# taz.de -- ANTISEMITISMUS Nach der Publikation von Heideggers „Schwarzen Heften“: Donatella Di Cesare legt eine systematische Untersuchung vor: Der ontologische Feind
       
 (IMG) Bild: Martin Heidegger zu Hause in Todtnauberg, 1966. Seine „Schwarzen Hefte 1942–1948“ wurden 2015 veröffentlicht
       
       von Christoph David Piorkowski
       
       Lange Zeit hielt sich in der Forschung die nicht zuletzt von Hannah Arendt
       vertretene These, es habe sich bei Heideggers Engagement für den
       Nationalsozialismus um das naive Abdriften eines politisch unbedarften
       Philosophen gehandelt. Das Klischee vom Elfenbeinturm diente als gemütliche
       Schutzbehauptung. Auch viele, die wussten, dass der Denker vom Todtnauberg
       als Person nicht ganz koscher war, versuchten zur Ehrenrettung seines ja
       auch auf Seiten linker Theoriebildung wirkmächtigen Denkens, wenigstens den
       frühen Heidegger, den Fundamentalontologen aus der Zeit vor der Kehre,
       von braunen Flecken rein zu halten.
       
       Seit der Veröffentlichung der Schwarzen Hefte nun wird Heideggers
       Antisemitismus intensiv diskutiert. Und doch mangelte es zunächst an einem
       systematischen Ansatz, der Heideggers Werk im Ganzen auf sein
       judenfeindliches Gepräge hin geprüft und diesem genealogisch durch die
       Philosophiegeschichte nachgespürt hätte.

▶ **AUFGABE 1**:
Gib aus den Einträgen alles von der Zeile mit „Nota de Prensa – RESCOP – Fin al“ bis hinunter zur Zeile mit „Solidaridad con el pueblo“ als JSON-Liste von Zeichenketten aus, eine pro Zeile und ohne Leerzeilen. Beide Zeilen gehören dazu.

▶ **VORLIEGENDE EINTRÄGE**:
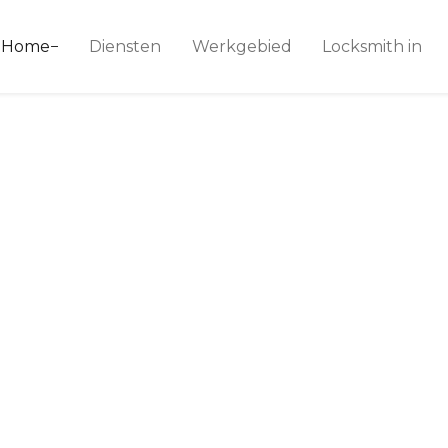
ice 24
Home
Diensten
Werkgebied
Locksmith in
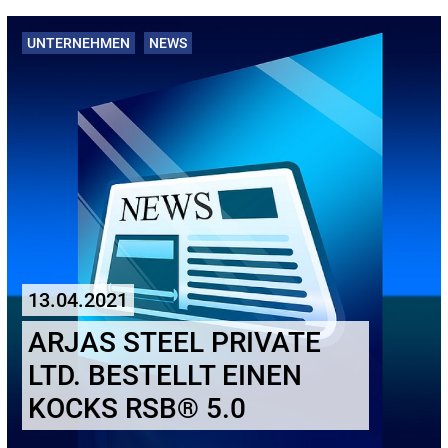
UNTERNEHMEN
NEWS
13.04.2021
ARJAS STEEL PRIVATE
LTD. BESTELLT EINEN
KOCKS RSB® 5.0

...

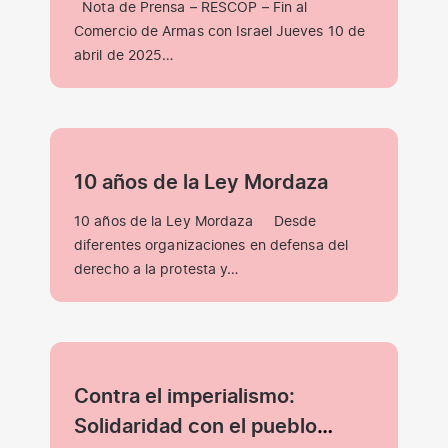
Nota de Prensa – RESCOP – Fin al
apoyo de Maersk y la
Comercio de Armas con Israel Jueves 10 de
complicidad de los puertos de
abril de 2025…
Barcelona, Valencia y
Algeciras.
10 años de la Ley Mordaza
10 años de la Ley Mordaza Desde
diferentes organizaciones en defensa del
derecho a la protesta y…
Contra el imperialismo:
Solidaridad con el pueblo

▶ **AUFGABE 2**:
Nenne alle Personen, die im Artikel über Heideggers Antisemitismus mit Vor- und Nachnamen vorkommen.

▶ **ERGEBNIS 1**:
[
  "Nota de Prensa – RESCOP – Fin al",
  "apoyo de Maersk y la",
  "Comercio de Armas con Israel Jueves 10 de",
  "complicidad de los puertos de",
  "abril de 2025…",
  "Barcelona, Valencia y",
  "Algeciras.",
  "10 años de la Ley Mordaza",
  "10 años de la Ley Mordaza Desde",
  "diferentes organizaciones en defensa del",
  "derecho a la protesta y…",
  "Contra el imperialismo:",
  "Solidaridad con el pueblo"
]

▶ **ERGEBNIS 2**:
Martin Heidegger, Donatella Di Cesare, Christoph David Piorkowski, Hannah Arendt